Haiti erupts in protest in late September
The protesters in the streets made it clear that they blamed President Moïse. And they were more than willing to take on those who support him.
Sen. Jean Marie Ralph Fethière of Moïse’s party — called the Party of Bald Headed Haitians (PHTK) — was confronted by demonstrators while leaving Parliament on Sept. 23. He drew his pistol, firing into the air and then the ground. A parliamentary security guard was shot in the stomach and a well-known Associated Press photographer was hit in the cheek.
Demonstrators later surrounded the Parliament and disrupted its proceedings by pounding on lampposts with rocks and chanting. Some even managed to slip into the building and confront the parliamentarians directly.
While the cops were killing demonstrators, there were also reports of police stations being sacked. Vant Bef, a Haitian internet news service, reported on Sept. 27 that a police station in Saint-Marc was occupied by demonstrators, who took arms, bullet-proof vests, shields and office supplies.
On Sept. 28, when protesters seized the police station in Cité Soleil, the poorest neighborhood in Port au Prince, they took not only what was inside the building but also its tin roof, according to a video shown on France’s TV5. In Delmas and Carrefour, both better-off neighborhoods, there was some looting, car windows were smashed and a few were burned. The supermarket Rois des Rois, a short distance from the National Palace, was also looted and burned. In Cap Haïtien, the cops armed vigilantes who shot up demonstrators who were demanding the resignation and imprisonment of Moïse.
On Facebook and YouTube, some of the protests in Haiti have been covered in real time with uncensored interviews. While everyone wanted Moïse to leave, a number of protesters raised the issue of the Haitian bourgeoisie’s support of foreign intervention, the lack of education, health care, the need for jobs and security, and the right to protest peacefully.
The spirit of the people comes across in these videos. They are confronting cops who shoot to kill, but still they run and dance through the streets, to the sound of rara (festival) bands, waving leafy branches of hope and demanding that President Jovenel leave. In Gonaïves, bands of protesters waved machetes.
Moïse was elected in 2016 in a process marked by very low turnout. Hundreds of thousands of Haiti’s citizens had lost their IDs and the government was very slow in replacing them. Still, the United States endorsed the election. Even though serious charges of corruption have been made against Moïse and his predecessor, Michel Martelly, and their party, the PHTK — even though the rights of Haitians to peacefully protest have been denied — the U.S. government and ruling class still support their guy in Port au Prince.
Without such support, he and his gang would be blown away.
+ + +
**Your task:** In the Haiti protest article, what did protesters carry off from the Cité Soleil police station besides what was inside the building? The rows have no connection to the Haiti protest article.
+ + +
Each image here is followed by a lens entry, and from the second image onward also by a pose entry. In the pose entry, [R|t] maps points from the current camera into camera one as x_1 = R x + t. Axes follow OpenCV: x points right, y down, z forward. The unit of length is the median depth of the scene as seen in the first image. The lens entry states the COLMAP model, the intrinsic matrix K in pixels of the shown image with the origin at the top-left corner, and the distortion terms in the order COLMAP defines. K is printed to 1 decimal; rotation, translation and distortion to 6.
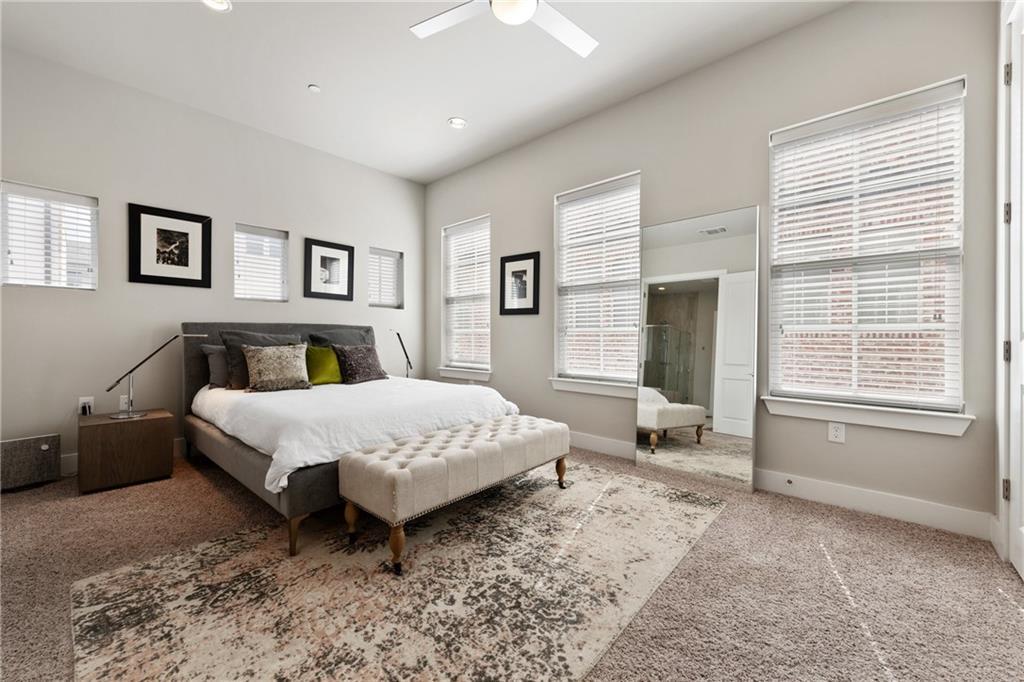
lens RADIAL K [[399.2, 0, 508.7], [0, 399.2, 339.3], [0, 0, 1]] dist [0.001677, 0.000021]
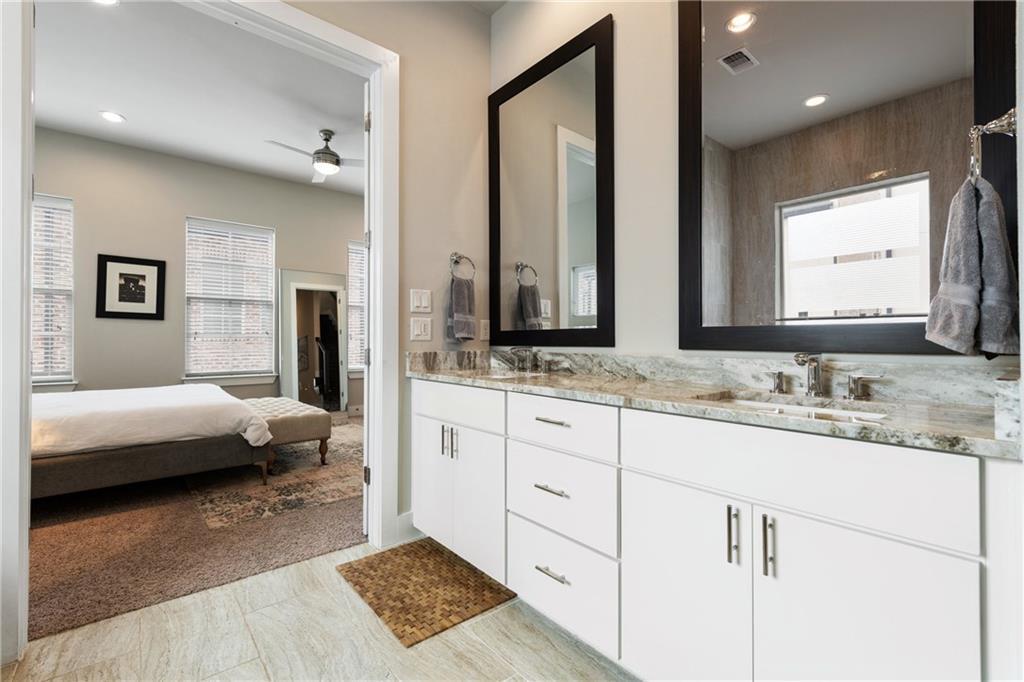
lens RADIAL K [[444.0, 0, 512.9], [0, 444.0, 340.9], [0, 0, 1]] dist [-0.000396, 0.000380]
pose [[0.122304, -0.002797, 0.992489, -2.061048], [0.003504, 0.999991, 0.002387, -0.013011], [-0.992486, 0.003186, 0.122313, -0.149541]]
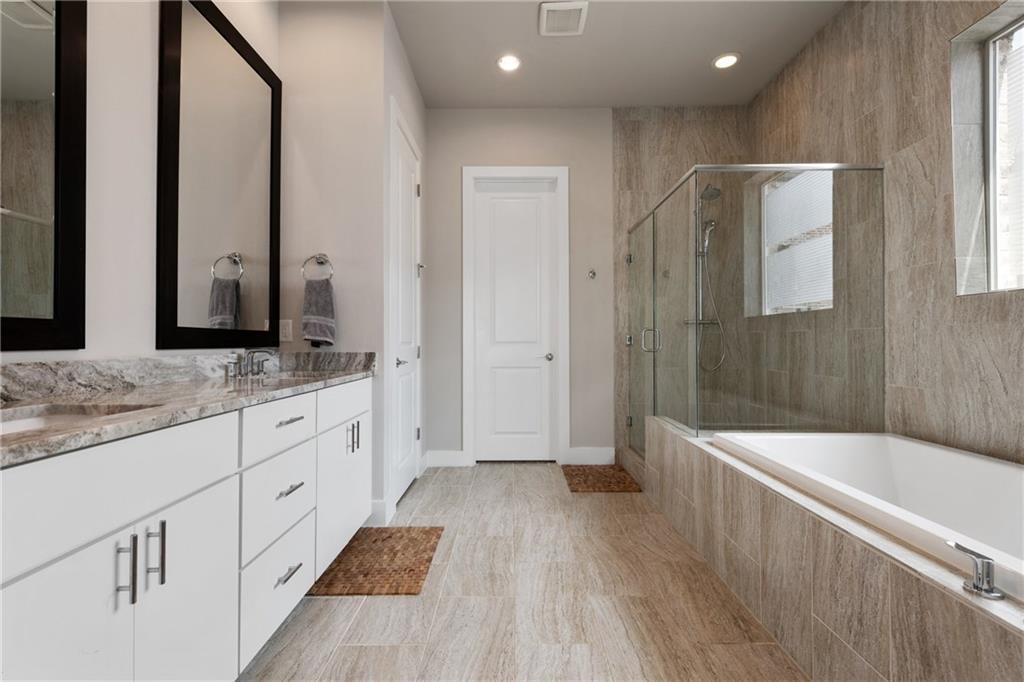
lens RADIAL K [[469.3, 0, 510.8], [0, 469.3, 338.5], [0, 0, 1]] dist [-0.000769, -0.000344]
pose [[-0.743008, -0.007723, -0.669238, -1.003377], [-0.006364, 0.999970, -0.004475, -0.013830], [0.669252, 0.000934, -0.743035, 0.761548]]
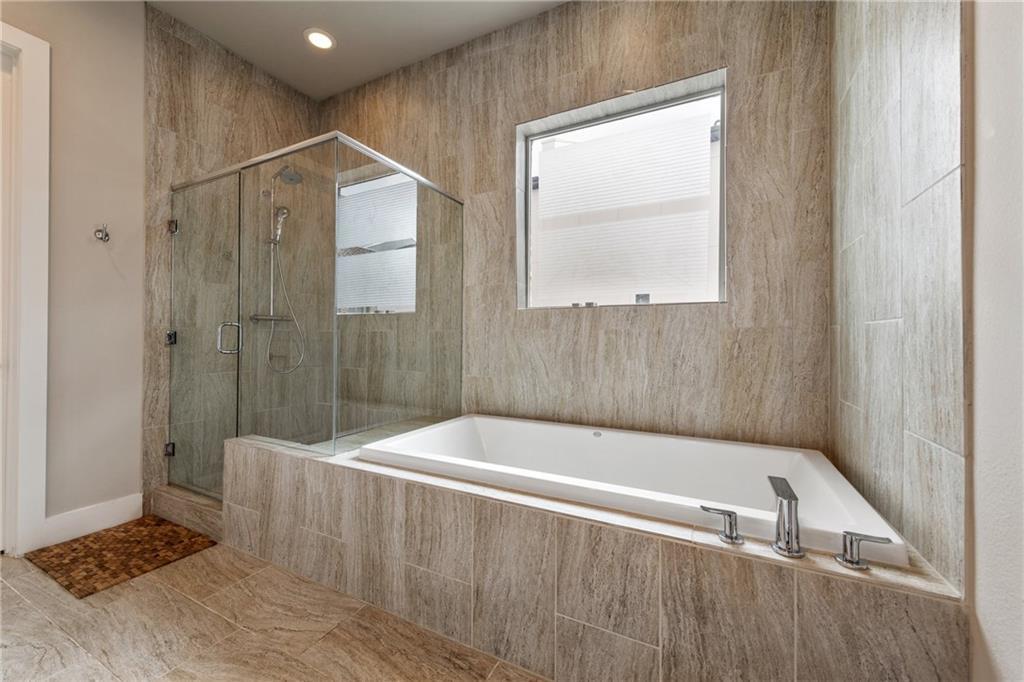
lens RADIAL K [[396.8, 0, 509.5], [0, 396.8, 337.9], [0, 0, 1]] dist [0.009585, -0.002746]
pose [[0.259631, -0.007490, -0.965679, -1.255806], [-0.011415, 0.999876, -0.010825, -0.017087], [0.965640, 0.013834, 0.259513, 0.294633]]
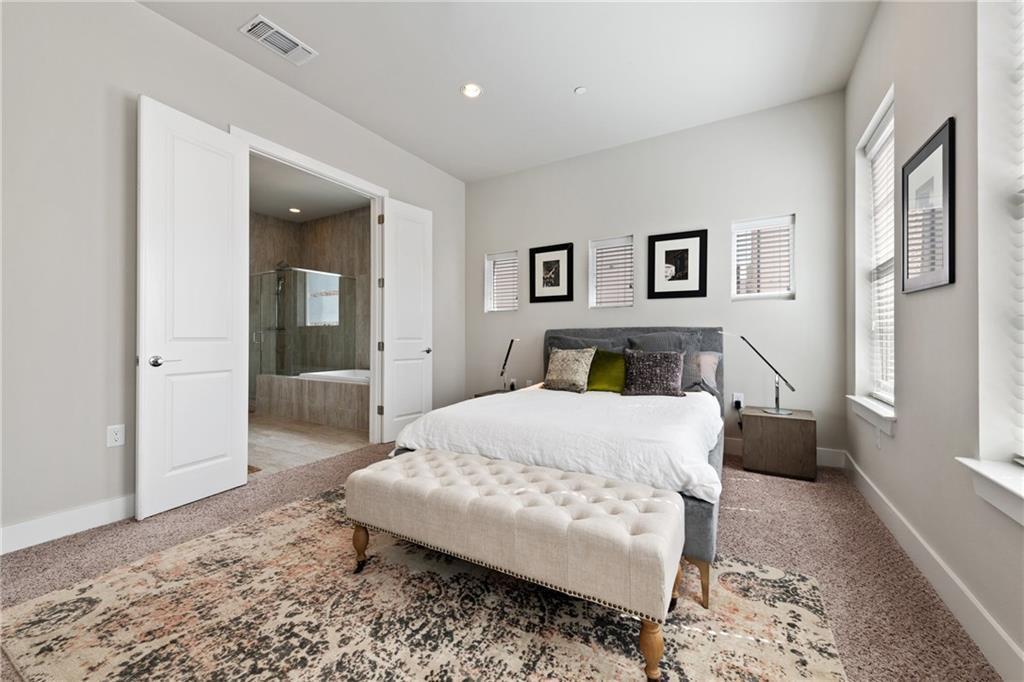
lens RADIAL K [[396.8, 0, 511.7], [0, 396.8, 336.0], [0, 0, 1]] dist [0.009585, -0.002746]
pose [[0.208771, -0.007866, -0.977933, 0.739075], [-0.006595, 0.999934, -0.009451, -0.014772], [0.977942, 0.008422, 0.208706, 1.050049]]
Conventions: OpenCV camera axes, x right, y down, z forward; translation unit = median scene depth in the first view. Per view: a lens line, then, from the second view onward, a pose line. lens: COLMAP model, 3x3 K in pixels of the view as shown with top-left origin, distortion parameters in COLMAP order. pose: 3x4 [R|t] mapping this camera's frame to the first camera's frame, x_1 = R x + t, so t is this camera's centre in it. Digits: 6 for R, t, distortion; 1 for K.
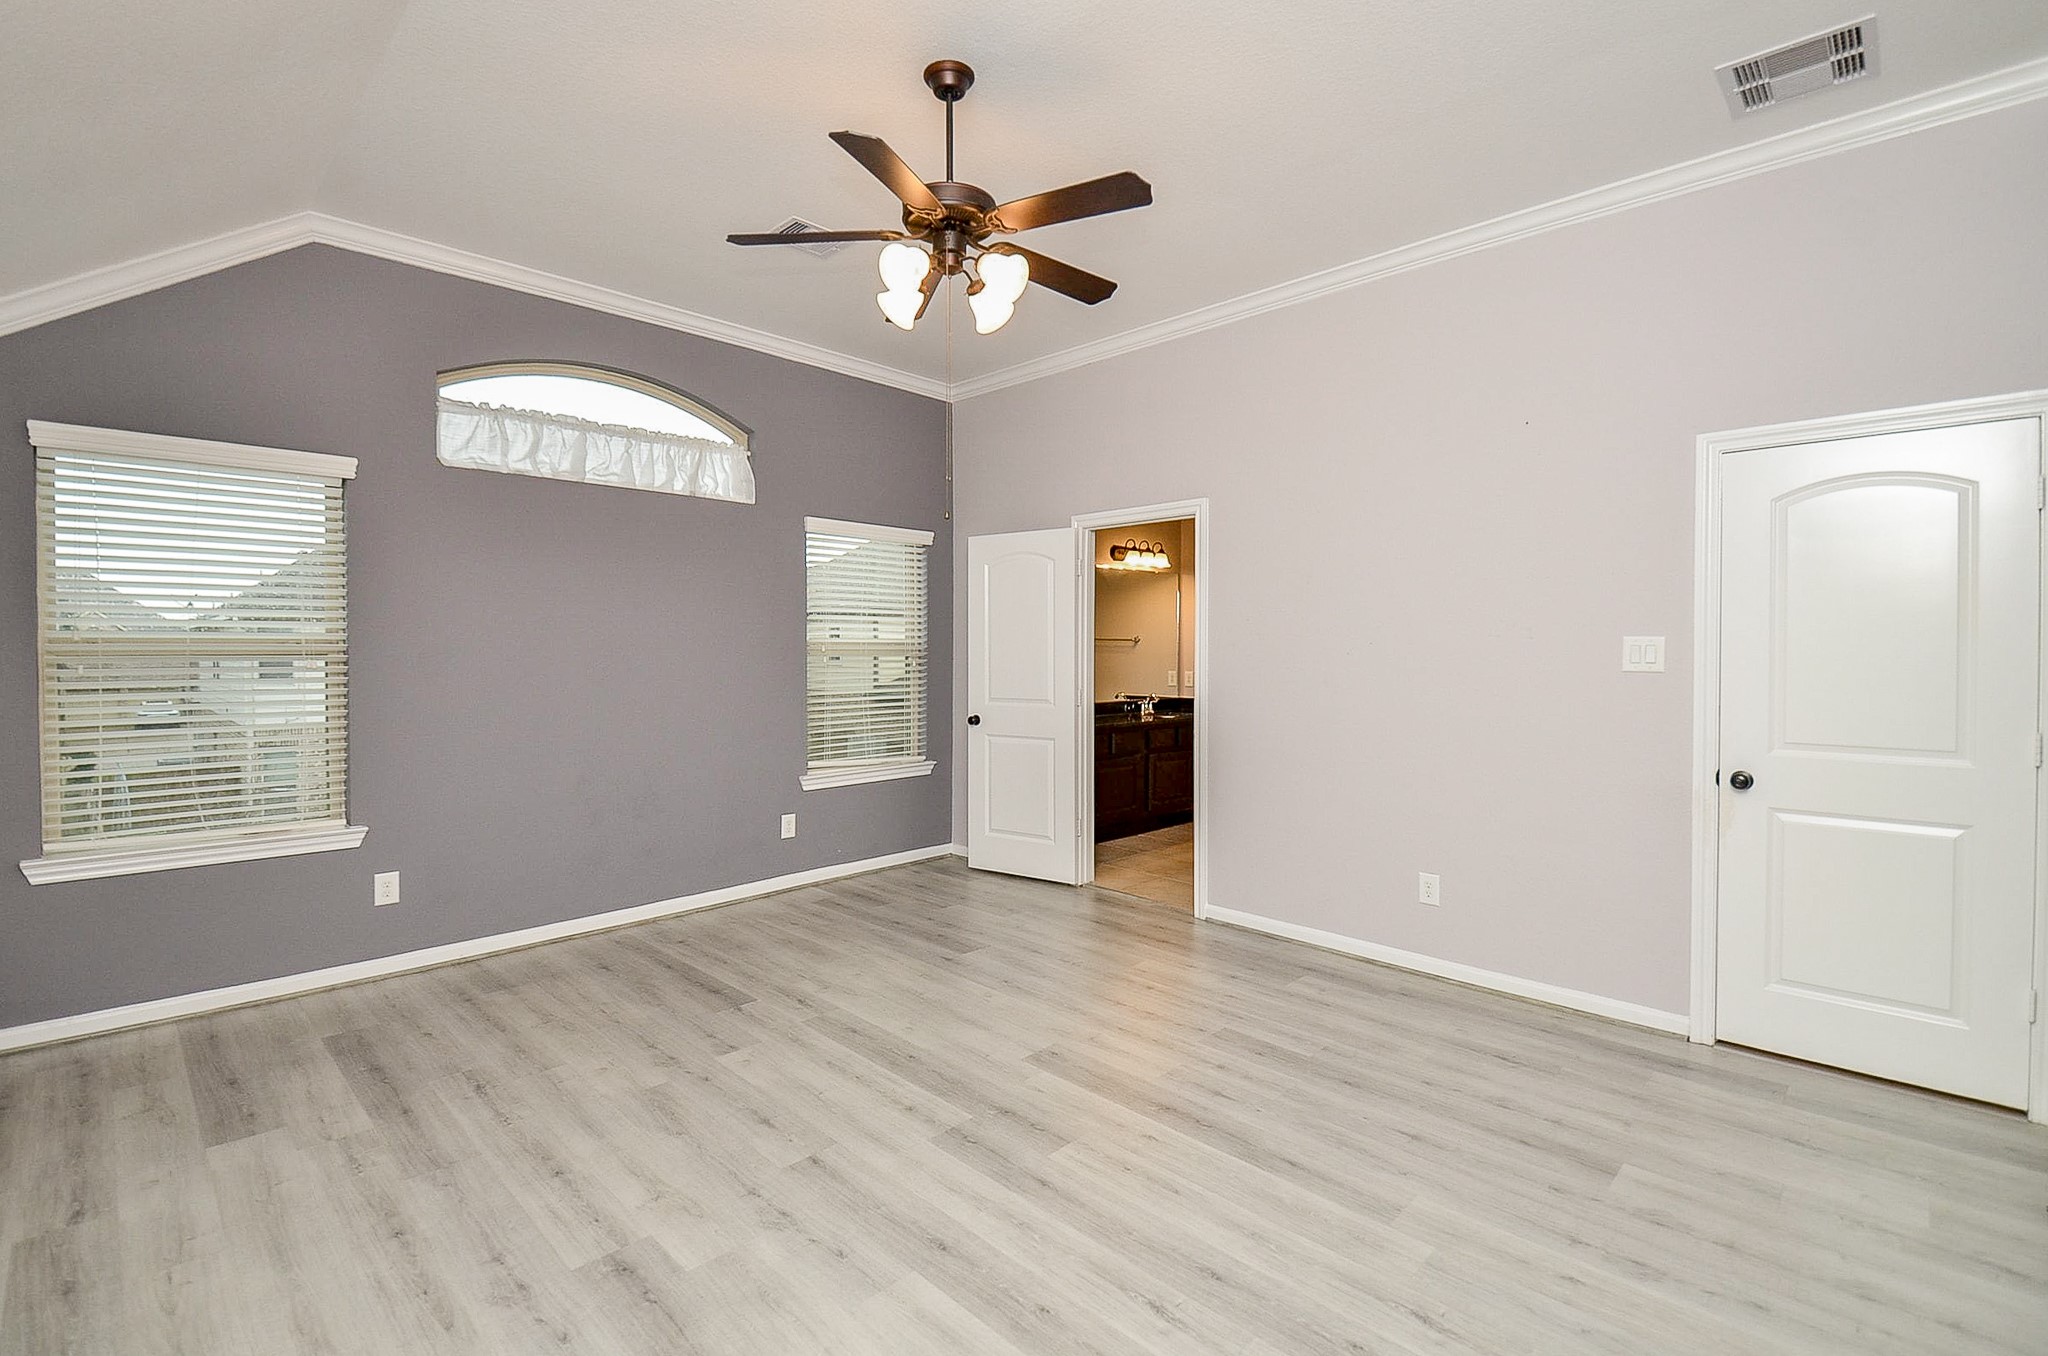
+ + +
**Response below:** Its tin roof.